> [WHAT IS REQUIRED]: Please repeat exactly the lines below from the line with "абельний їх вид." to the line with "заводу Xingtai здійснюється", including both, and leave out every picture.

> [Records excerpted from a collection]:
::::
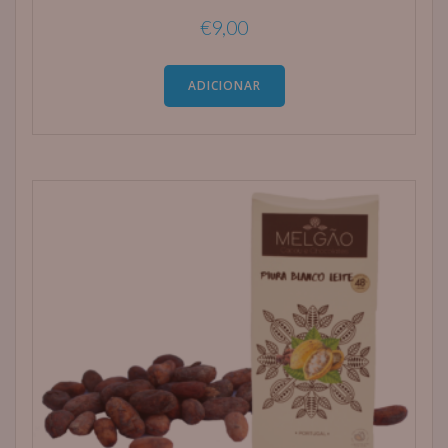
€
9,00
ADICIONAR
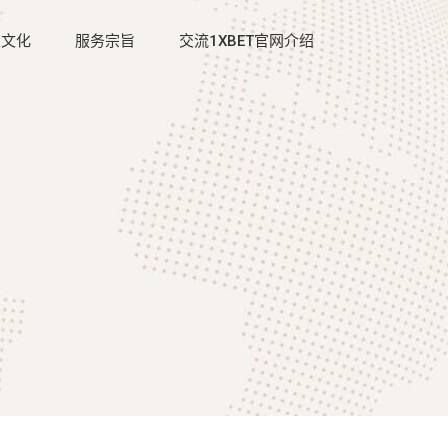
业文化
服务宗旨
交流1XBET官网介绍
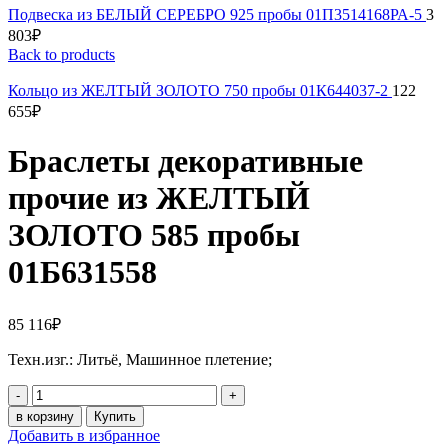
Подвеска из БЕЛЫЙ СЕРЕБРО 925 пробы 01П3514168РА-5
3
803
₽
Back to products
Кольцо из ЖЕЛТЫЙ ЗОЛОТО 750 пробы 01К644037-2
122
655
₽
Браслеты декоративные
прочие из ЖЕЛТЫЙ
ЗОЛОТО 585 пробы
01Б631558
85 116
₽
Техн.изг.: Литьё, Машинное плетение;
Браслеты
декоративные
в корзину
Купить
прочие
Добавить в избранное
из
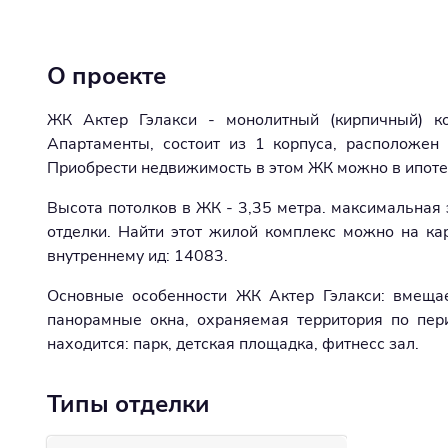
О проекте
ЖК Актер Гэлакси - монолитный (кирпичный) к
Апартаменты, состоит из 1 корпуса, расположен 
Приобрести недвижимость в этом ЖК можно в ипоте
Высота потолков в ЖК - 3,35 метра. максимальная э
отделки. Найти этот жилой комплекс можно на ка
внутреннему ид: 14083.
Основные особенности ЖК Актер Гэлакси: вмещае
панорамные окна, охраняемая территория по пери
находится: парк, детская площадка, фитнесс зал.
Типы отделки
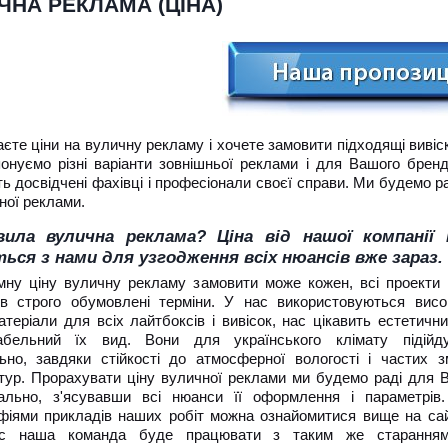
ЧНА РЕКЛАМА (ЦІНА)
єте ціни на вуличну рекламу і хочете замовити підходящі виві
онуємо різні варіанти зовнішньої реклами і для Вашого бренд
 досвідчені фахівці і професіонали своєї справи. Ми будемо рад
ної реклами.
вила вулична реклама? Ціна від нашої компанії
ться з нами для узгодження всіх нюансів вже зараз.
мну ціну вуличну рекламу замовити може кожен, всі проекти
в строго обумовлені терміни. У нас використовуються висо
атеріали для всіх лайтбоксів і вивісок, нас цікавить естетични
абельний їх вид. Вони для українського клімату підійд
ьно, завдяки стійкості до атмосферної вологості і частих з
тур. Прорахувати ціну вуличної реклами ми будемо раді для 
уально, з'ясувавши всі нюанси її оформлення і параметрів
фіями прикладів наших робіт можна ознайомитися вище на сай
с наша команда буде працювати з таким же старанням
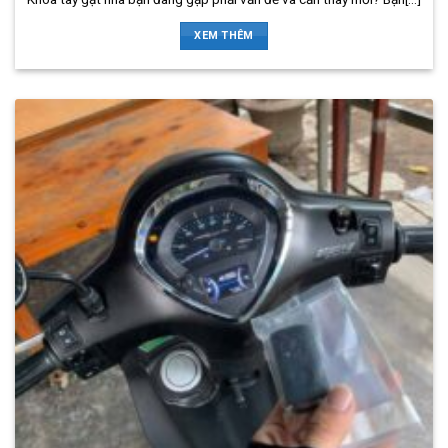
XEM THÊM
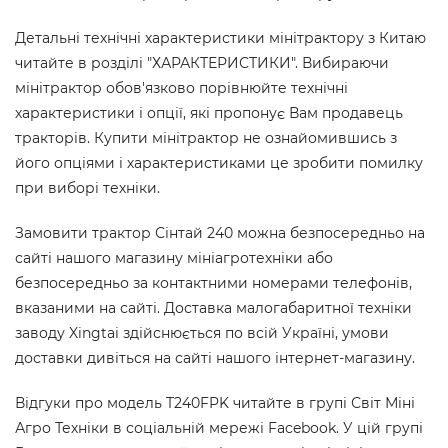
Детальні технічні характеристики мінітрактору з Китаю
читайте в розділі "ХАРАКТЕРИСТИКИ". Вибираючи
мінітрактор обов'язково порівнюйте технічні
характеристики і опції, які пропонує Вам продавець
тракторів. Купити мінітрактор не ознайомившись з
його опціями і характеристиками це зробити помилку
при виборі техніки.
Замовити трактор Сінтай 240 можна безпосередньо на
сайті нашого магазину мініагротехніки або
безпосередньо за контактними номерами телефонів,
вказаними на сайті. Доставка малогабаритної техніки
заводу Xingtai здійснюється по всій Україні, умови
доставки дивіться на сайті нашого інтернет-магазину.
Відгуки про модель T240FPK читайте в групі Світ Міні
Агро Техніки в соціальній мережі Facebook. У цій групі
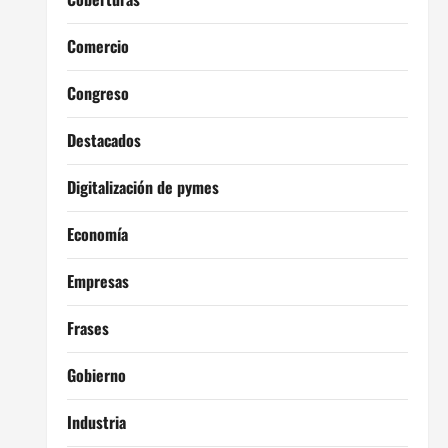
Comercio
Congreso
Destacados
Digitalización de pymes
Economía
Empresas
Frases
Gobierno
Industria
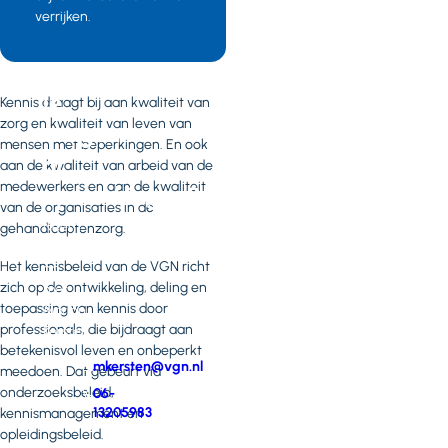
weten
verrijken.
of
heb
je
Kennis draagt bij aan kwaliteit van
zorg en kwaliteit van leven van
vragen
mensen met beperkingen. En ook
of
aan de kwaliteit van arbeid van de
medewerkers en aan de kwaliteit
opmerkingen?
van de organisaties in de
Neem
gehandicaptenzorg.
contact
Het kennisbeleid van de VGN richt
op
zich op de ontwikkeling, deling en
met
toepassing van kennis door
Marion
professionals, die bijdraagt aan
Kersten
betekenisvol leven en onbeperkt
E-
mkersten@vgn.nl
meedoen. Dat gebeurt via
mail
onderzoeksbeleid,
Telefoonnummer
06-
13205983
kennismanagement en
opleidingsbeleid.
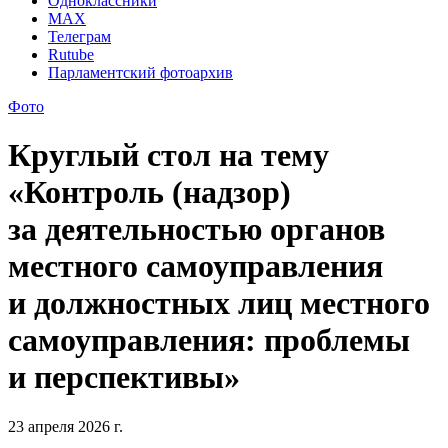
Одноклассники
MAX
Телеграм
Rutube
Парламентский фотоархив
Фото
Круглый стол на тему
«Контроль (надзор)
за деятельностью органов
местного самоуправления
и должностных лиц местного
самоуправления: проблемы
и перспективы»
23 апреля 2026 г.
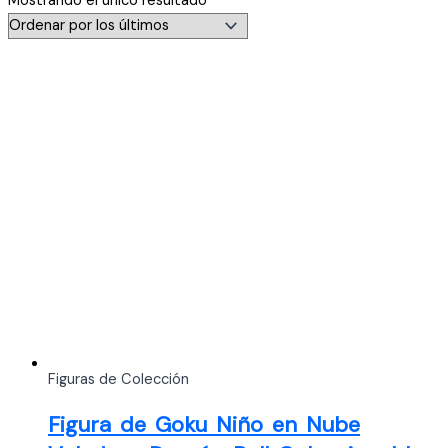
Mostrando el único resultado
Figuras de Colección
Figura de Goku Niño en Nube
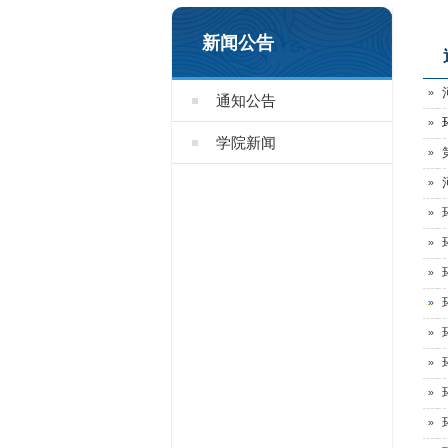
新闻公告
通知公告
学院新闻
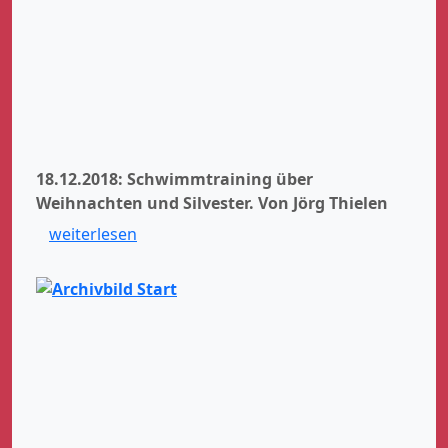
18.12.2018: Schwimmtraining über
Weihnachten und Silvester.
Von Jörg Thielen
weiterlesen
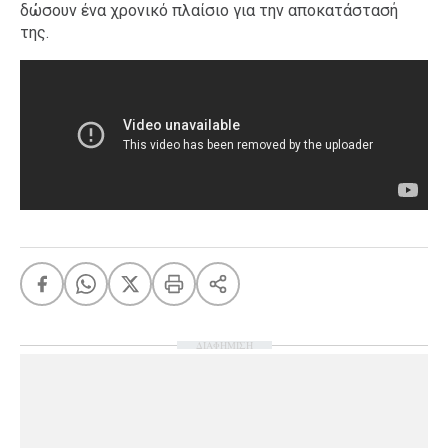
δώσουν ένα χρονικό πλαίσιο για την αποκατάστασή
της.
ΔΙΑΦΗΜΙΣΗ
::::
> [RESPONSE TO THE TASK]:
абельний їх вид. Вони для українського клімату підійд
ьно, завдяки стійкості до атмосферної вологості і частих з
тур. Прорахувати ціну вуличної реклами ми будемо раді для 
уально, з'ясувавши всі нюанси її оформлення і параметрів
фіями прикладів наших робіт можна ознайомитися вище на сай
с наша команда буде працювати з таким же старанням
XEM THÊM
Детальні технічні характеристики мінітрактору з Китаю
читайте в розділі "ХАРАКТЕРИСТИКИ". Вибираючи
мінітрактор обов'язково порівнюйте технічні
характеристики і опції, які пропонує Вам продавець
тракторів. Купити мінітрактор не ознайомившись з
його опціями і характеристиками це зробити помилку
при виборі техніки.
Замовити трактор Сінтай 240 можна безпосередньо на
сайті нашого магазину мініагротехніки або
безпосередньо за контактними номерами телефонів,
вказаними на сайті. Доставка малогабаритної техніки
заводу Xingtai здійснюється по всій Україні, умови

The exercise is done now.